[[ Given records, beginning ]]
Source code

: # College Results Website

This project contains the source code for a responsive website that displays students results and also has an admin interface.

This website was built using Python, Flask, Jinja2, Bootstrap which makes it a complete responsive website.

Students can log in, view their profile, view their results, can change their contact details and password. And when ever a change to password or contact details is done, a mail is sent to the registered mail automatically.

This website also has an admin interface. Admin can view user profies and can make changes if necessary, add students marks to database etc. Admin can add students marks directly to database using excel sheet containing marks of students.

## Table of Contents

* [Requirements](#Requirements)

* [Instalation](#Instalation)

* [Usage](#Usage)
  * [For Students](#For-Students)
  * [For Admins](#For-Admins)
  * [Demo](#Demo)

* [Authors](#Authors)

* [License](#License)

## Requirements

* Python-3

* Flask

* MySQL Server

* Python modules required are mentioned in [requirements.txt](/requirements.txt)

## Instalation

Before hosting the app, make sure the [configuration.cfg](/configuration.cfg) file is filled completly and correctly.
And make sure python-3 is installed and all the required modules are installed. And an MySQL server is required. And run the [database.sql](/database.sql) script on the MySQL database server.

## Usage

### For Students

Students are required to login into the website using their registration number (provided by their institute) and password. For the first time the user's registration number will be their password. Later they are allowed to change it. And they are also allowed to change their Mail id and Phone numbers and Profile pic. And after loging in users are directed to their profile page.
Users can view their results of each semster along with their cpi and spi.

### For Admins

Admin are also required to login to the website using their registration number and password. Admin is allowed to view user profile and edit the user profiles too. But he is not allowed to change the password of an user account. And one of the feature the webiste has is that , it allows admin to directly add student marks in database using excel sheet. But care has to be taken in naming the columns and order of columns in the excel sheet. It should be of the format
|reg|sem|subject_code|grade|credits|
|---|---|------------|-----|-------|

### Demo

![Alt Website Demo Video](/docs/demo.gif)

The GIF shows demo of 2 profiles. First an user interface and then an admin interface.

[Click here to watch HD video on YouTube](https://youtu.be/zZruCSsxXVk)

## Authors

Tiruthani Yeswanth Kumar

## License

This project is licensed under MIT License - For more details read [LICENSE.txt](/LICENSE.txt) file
[[ Given records, end ]]
> **What you have to do**: Among the entries above, the line containing "Before hosting the", the line containing "### For Students", and all lines between them are to be restated word for word; nothing else belongs in the reply.

> **Task response**:
Before hosting the app, make sure the [configuration.cfg](/configuration.cfg) file is filled completly and correctly.
And make sure python-3 is installed and all the required modules are installed. And an MySQL server is required. And run the [database.sql](/database.sql) script on the MySQL database server.

## Usage

### For Students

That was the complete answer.